One of the best presentations was from Golf Digest where even their head of research misconstrued results from a study of print vs online activity in planning golf related travel. He noted comparable numbers for the categories of “used print info” and “used online info” and suggested this meant that print advertising was therefore comparable to online in terms of effectiveness. This is technically true but it seems to me *extremely* misleading in terms of return on investment for advertising which won’t be comparable at all (they did not study this). Online you can target an ad and get *global reach*, all for pennies per click. With magazines you’d have to spend tens of millions *per ad* to get comparable reach on your message. Thus, as a marketer if you are deciding whether to run an ad in Golf Digest or run a comparably prices online campaign it is very likely that in almost all cases the PPC campaign will outperform the print one.

About JoeDuck

Internet Travel Guy, Father of 2, small town Oregon life. BS Botany from UW Madison Wisconsin, MS Social Sciences from Southern Oregon. Top interests outside of my family's well being are: Internet Technology, Online Travel, Globalization, China, Table Tennis, Real Estate, The Singularity.
This entry was posted in oregon, personal, Talent, tourism, travel. Bookmark the permalink.

2 Responses to Governor’s Tourism Conference

  1. Fools Gold says:

    Advertising has always been faced with the ‘Fuji phenomenon’. That big Fuji film bulletin board in Times Square is seen by millions but many of them are not photographers and are not on their way to buy any film that day.
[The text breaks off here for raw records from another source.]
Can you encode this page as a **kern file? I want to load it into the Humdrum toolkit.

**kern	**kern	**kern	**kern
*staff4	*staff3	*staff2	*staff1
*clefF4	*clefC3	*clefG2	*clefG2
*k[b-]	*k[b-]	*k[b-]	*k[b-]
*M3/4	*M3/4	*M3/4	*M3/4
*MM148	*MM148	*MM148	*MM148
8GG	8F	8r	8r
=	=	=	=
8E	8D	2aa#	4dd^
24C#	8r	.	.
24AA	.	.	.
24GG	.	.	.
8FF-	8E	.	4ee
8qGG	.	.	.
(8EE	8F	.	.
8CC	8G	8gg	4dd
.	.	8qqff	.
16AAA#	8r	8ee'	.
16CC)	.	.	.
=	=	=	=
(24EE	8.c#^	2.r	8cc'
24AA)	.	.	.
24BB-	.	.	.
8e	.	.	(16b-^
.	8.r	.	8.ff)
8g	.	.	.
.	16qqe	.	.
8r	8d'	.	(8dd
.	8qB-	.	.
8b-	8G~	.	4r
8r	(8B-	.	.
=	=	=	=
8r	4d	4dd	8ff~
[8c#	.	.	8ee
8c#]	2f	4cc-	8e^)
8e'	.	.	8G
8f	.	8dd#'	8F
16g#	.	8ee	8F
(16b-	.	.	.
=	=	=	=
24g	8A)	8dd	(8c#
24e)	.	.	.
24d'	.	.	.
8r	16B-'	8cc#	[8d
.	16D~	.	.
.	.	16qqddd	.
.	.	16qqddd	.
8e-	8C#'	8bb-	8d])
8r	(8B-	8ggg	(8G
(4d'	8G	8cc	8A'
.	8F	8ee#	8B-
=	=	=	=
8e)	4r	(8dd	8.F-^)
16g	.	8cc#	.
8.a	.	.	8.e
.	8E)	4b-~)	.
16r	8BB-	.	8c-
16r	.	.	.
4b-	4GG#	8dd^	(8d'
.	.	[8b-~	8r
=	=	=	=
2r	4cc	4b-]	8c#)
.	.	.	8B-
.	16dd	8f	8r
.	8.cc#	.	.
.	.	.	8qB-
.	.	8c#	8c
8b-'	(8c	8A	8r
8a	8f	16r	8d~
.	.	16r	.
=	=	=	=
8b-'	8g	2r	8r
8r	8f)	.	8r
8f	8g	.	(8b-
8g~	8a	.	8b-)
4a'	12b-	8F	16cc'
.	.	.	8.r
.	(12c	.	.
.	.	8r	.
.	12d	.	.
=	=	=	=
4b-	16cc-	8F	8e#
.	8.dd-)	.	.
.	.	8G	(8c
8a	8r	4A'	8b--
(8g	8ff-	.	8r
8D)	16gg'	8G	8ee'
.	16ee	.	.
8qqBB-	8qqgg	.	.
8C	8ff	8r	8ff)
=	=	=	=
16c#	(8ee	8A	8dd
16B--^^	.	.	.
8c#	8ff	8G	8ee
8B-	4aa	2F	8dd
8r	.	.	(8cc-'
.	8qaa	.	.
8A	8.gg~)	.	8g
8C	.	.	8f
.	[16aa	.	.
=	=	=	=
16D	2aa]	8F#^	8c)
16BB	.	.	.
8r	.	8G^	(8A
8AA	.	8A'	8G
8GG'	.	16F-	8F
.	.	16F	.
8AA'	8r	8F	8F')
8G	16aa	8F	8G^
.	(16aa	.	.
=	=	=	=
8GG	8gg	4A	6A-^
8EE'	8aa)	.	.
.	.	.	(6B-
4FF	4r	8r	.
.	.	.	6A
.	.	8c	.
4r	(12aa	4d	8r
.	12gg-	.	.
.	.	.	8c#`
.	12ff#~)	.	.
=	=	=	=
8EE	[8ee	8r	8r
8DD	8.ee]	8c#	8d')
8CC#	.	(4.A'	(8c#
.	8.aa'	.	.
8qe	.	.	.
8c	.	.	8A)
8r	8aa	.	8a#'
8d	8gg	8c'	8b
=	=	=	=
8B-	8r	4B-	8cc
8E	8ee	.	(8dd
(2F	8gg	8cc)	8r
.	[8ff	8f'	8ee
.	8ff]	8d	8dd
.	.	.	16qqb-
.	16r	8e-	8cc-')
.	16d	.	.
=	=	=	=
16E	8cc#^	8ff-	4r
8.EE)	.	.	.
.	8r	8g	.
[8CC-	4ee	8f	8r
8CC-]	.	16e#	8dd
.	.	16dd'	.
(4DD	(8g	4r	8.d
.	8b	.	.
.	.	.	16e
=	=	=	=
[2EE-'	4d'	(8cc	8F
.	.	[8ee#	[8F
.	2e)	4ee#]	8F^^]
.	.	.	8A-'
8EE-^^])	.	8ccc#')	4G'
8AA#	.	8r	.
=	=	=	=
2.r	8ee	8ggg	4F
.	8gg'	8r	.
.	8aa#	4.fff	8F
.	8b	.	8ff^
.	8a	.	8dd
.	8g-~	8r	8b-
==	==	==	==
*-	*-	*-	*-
    An online campaign can be targeted and most people who search for ‘golf’ are going to be interested in a golf resort of some sort. Geographic awareness of online browsers makes the acts even more relevant.

    Print ads gain a large audience but online ads tend to get precisely well-selected viewers.

  2. JoeDuck says:

    Yes, and as people continue to move online to find information even the reach of a highly targeted online campaign will exceed the reach of a magazine campaign, yet you’ll only pay when the onliner clicks on the ad. Although I’m sure there are some exceptional cases I’ve yet to see a single indication that the results of a print campaign could not have been duplicated far more cheaply with an online PPC campaign. When I studied this for Southern Oregon using print ads and special domain names it was *remarkable* how expensive it was to create a customer lead using print advertising.